Formation of the slow solar wind in a coronal streamer

Abstract

We have investigated a magnetohydrodynamic mechanism that accounts for several fundamental properties of the slow solar wind, in particular its variability, latitudinal extent, and bulk acceleration. In view of the well‐established association between the streamer belt and the slow wind, our model begins with a simplified representation of a streamer beyond the underlying coronal helmet: a neutral sheet embedded in a plane fluid wake. This wake‐neutral sheet configuration is characterized by two parameters that vary with distance from the Sun: the ratio of the cross‐stream velocity scale to the neutral sheet width, and the ratio of the typical Alfvén velocity to the typical flow speed far from the neutral sheet.

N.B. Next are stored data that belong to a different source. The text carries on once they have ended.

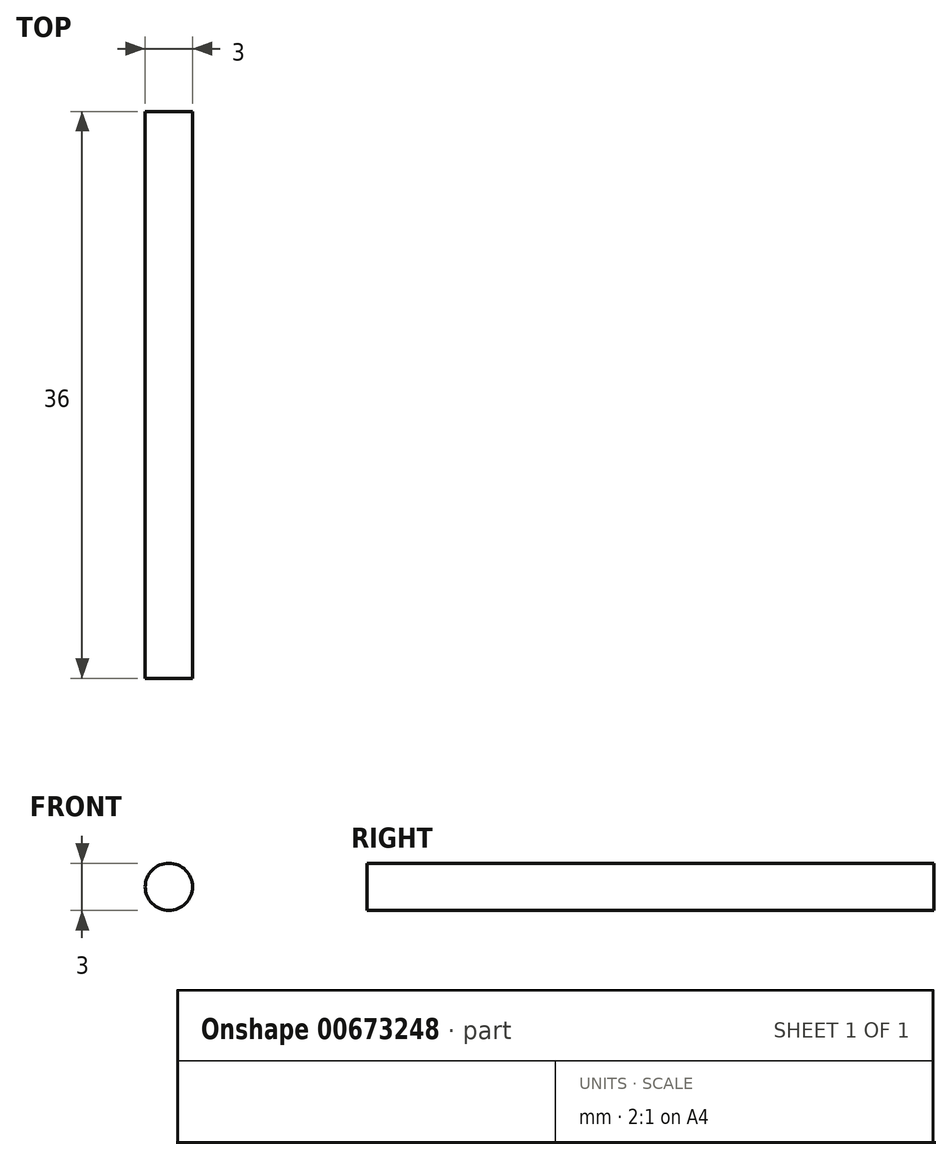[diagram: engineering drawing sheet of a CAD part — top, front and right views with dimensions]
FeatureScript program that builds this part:
annotation { "Feature Type Name" : "Feature", "Feature Type Description" : "" }
export const myFeature = defineFeature(function(context is Context, id is Id, definition is map)
    precondition{}
    {
        {
            var Q0;
            Q0=qCreatedBy(makeId("Front.planeOp"),FACE);
            var sketch = newSketch(context, id + "F0", { "sketchPlane" : qUnion([Q0])});
            skCircle(sketch, "E0", {"center": v(0, 0) * mm, "radius": 1.5 * mm});
            skSolve(sketch);
        }
        {
            var Q0;
            Q0 = qSketchRegion(id + "F0", true);
            extrude(context, id + "F1", {"entities" : qUnion([Q0]), "depth" : 36 * mm, "offsetDistance" : 25 * mm});
        }
    });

Depending on the values of these parameters, our linear theory predicts that three kinds of instability can develop when this system is perturbed: a tearing instability and two ideal fluid instabilities with different cross‐stream symmetries (varicose and sinuous). In the innermost, magnetically dominated region beyond the helmet cusp, we find that the streamer is resistively and ideally unstable, evolving from tearing‐type reconnection in the linear regime to a nonlinear varicose fluid instability. Traveling magnetic islands are formed which are similar to features recently revealed by the large‐angle spectroscopic coronagraph on the joint European Space Agency/NASA Solar and Heliospheric Observatory (SOHO) [Brueckner et al., 1995]. During this process, the center of the wake is accelerated and broadened slightly. Past the Alfvén point, where the kinetic energy exceeds the magnetic energy, the tearing mode is suppressed, but an ideal sinuous fluid mode can develop, producing additional acceleration up to typical slow wind speeds and substantial broadening of the wake. Farther from the Sun, the system becomes highly turbulent as a result of the development of ideal secondary instabilities, thus halting the acceleration and producing strong filamentation throughout the core of the wake. We discuss the implications of this model for the origin and evolution of the slow solar wind, and compare the predicted properties with current observations from SOHO.